Pretendernos como iguales realza la desigualdad. El dinero es un facilitador de intercambios lineal, pero no igual, un acuerdo irresoluble, eternamente permanente. El dinero iguala al núcleo de nuestros átomos con el ritmo circadiano, con los ritmos de la falta, con cadencias a un vacío de entendimiento abismal; es un puente que desciende, un puente que cae, un puente que muere. El dinero es retroceso.
Antonio Gramsci predijo que la batalla sería cultural, porque es desde ahí donde pierde valor el intercambio impuesto para su propia caida, sin caída no hay progreso económico. La caída cultural y transaccional gana valor en el acercamiento a la persona, a su ser, desde su necesidad, desde su carencia, desde su tiempo, desde su dolor, desde su lucha, pero en la utilidad. Nadie ha dicho que la contracultura no es cultura, pero la contracultura o perdió su horizonte o se hizo el privilegio de unos pocos. Es imperativo, su regreso.
Lo irónico es que en la cultura no debería primar el valor del dinero, dado que la cultura es un bien en sí misma. No puede ser de otro modo, no hay otro camino. Los caminos que quedan ya están atrincherados por unos pocos que cuidan o que quitan. La falsedad pervive, conoce nuestra cultura y quiere dividendos.

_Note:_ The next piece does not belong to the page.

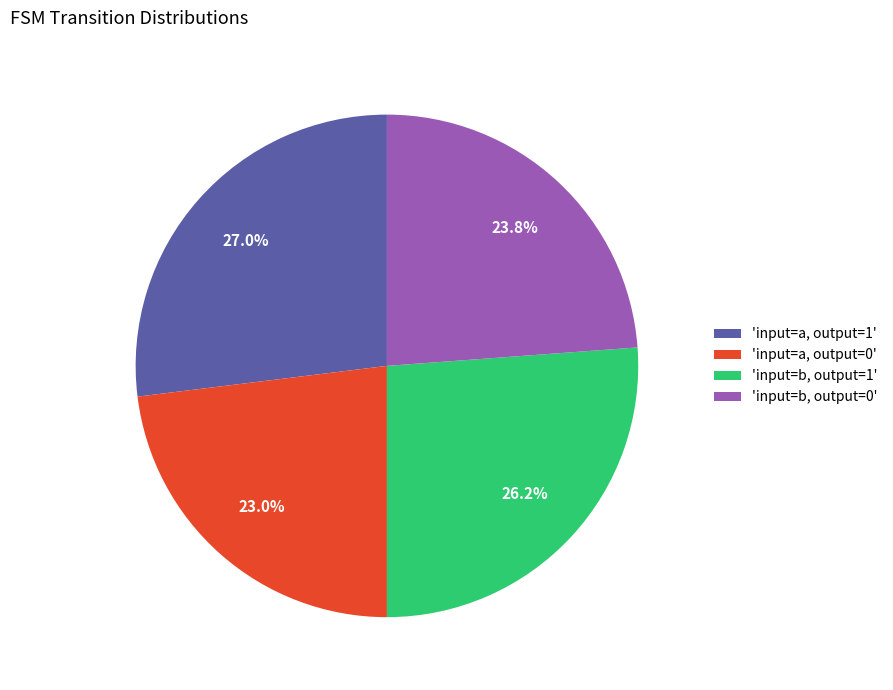

Which has a higher value, 'input=b, output=0' or 'input=a, output=0'?

'input=b, output=0'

El acercamiento a la verdad es un acercamiento desastroso, en harapos, con miedo, con miedos; es un acercamiento en éxtasis, ya sea por la agonía o por la pasión. No hay un acercamiento sincero desde el utilitarismo monetario. Es ahí el problema de lo dual del dinero; el problema de la síntesis del producto y del servicio. Se debe abolir está síntesis. Mas, no puede existir un otro sin un reflejo.
En este intercambio que hay entre nosotros y el espejo, no existirían intermediarios externos que banalicen esta relación. Pero como diría Nietzsche, el superhombre debería ser como un danzante que se contornea al borde de los abismos, sin importarle caer en sus movimientos a los paraísos de la incertidumbre.

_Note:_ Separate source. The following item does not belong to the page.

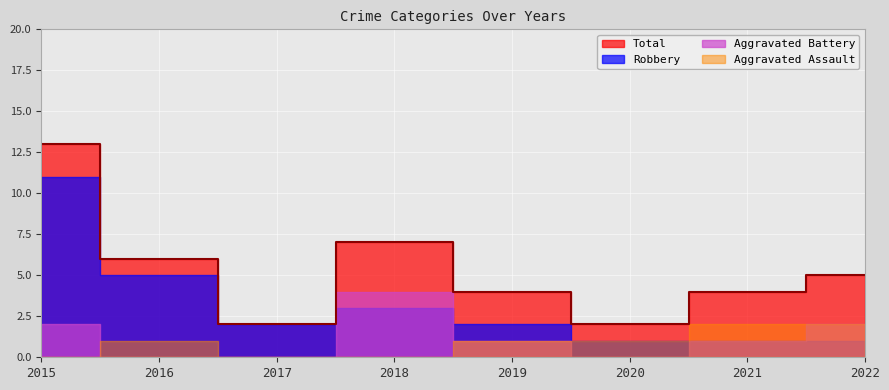

What is the difference between the second highest and minimum values in the Total series?

5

El servicio pronto será regulado, como las plataformas de música, películas, redes sociales; amistad, entretenimiento. ¿Llegaremos a necesitar comer como un servicio? ¿Respirar como un servicio? Es decir, ¿que nos recuerden que deseamos comer? Ya no habrán productos sanos, sin polución. Lo mejor del servicio tomará lo pésimo del producto, mientras que lo mejor del producto tomará lo abominable del servicio.
Tal y como Freud dijo, el individuo y la masa tienen los complejos de la cultura y la devastación, la pulsión del Eros y del Tanatos; el individuo es atacado por la cultura (Gramsci) y al mismo tiempo por la orgia. La Alemania más culta fue llevada por su propia excelencia a la ignominia de la guerra, del racismo. Esto es porque el estado tomó el control, moralizó las normas, las economizó, con esto aumentó la libertad de la sociedad, pero no la del individuo (Jung)... El ser humano que responda al ideal colectivo ha hecho de su corazón un nido de asesinos. Ojo con ello, vivimos en la era de las máscaras, esto es, en la era de las personas. El funcionario no se ha marchado. La sociedad, al igual que el individuo, debería ser capaz de controlar su inconsciente impulsivo. ¿Utopía?

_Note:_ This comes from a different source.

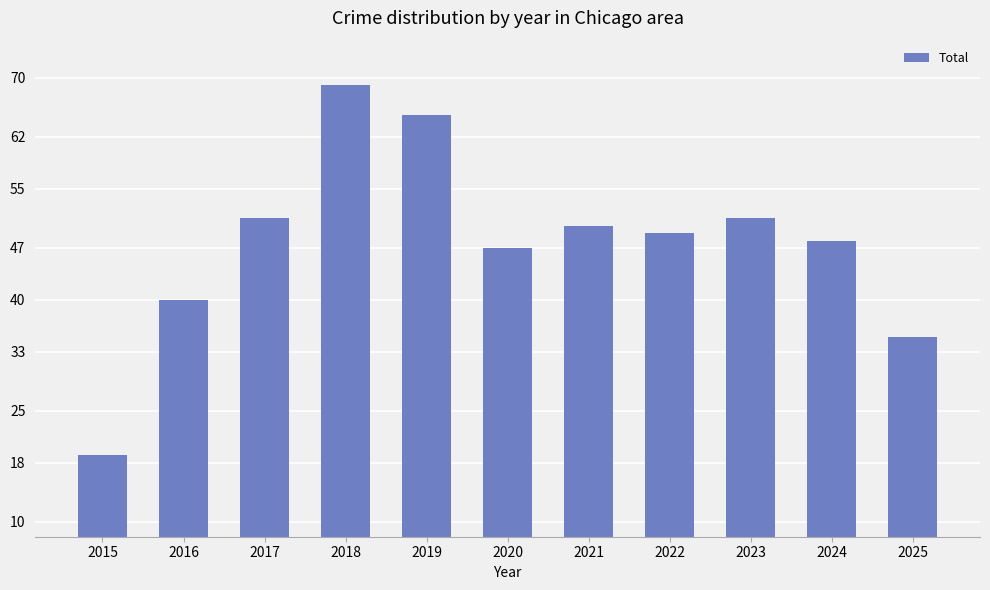

The chart shows a value of 85 at 2017. True or false?

False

Ambos polos luchan por ser más excelentes en el individuo y en las masas, permaneciendo una guerra tetrarquica eterna e inevitable. El individuo, como nuevo Adán, como nueva Eva, no deben conocerlo todo, son las instituciones financieras las que rigen este conocimiento, y quienes imponen los frutos permitidos, pero también los prohibidos.
Las palabras cambian la realidad, esto no es “positivismo metafísico”, es el constructo que nos dejó la filosofía psicoanalítica cuanto menos. Si no se entiende que las palabras, el arte, las historias, son una herramienta, se pierde el potencial que se nos legó, por primera vez, cuando conocimos a nuestro dios, ese dios pagano, ese dios satánico, ese objeto idolátrico de valor subjetivo, que nos quitó el paraíso por haber descubierto otro paraíso, ya no estacional, sino en permanente cambio. El camino que nunca nos sacia fue la opción, siempre buena, de un ser que al parecer no puede morir.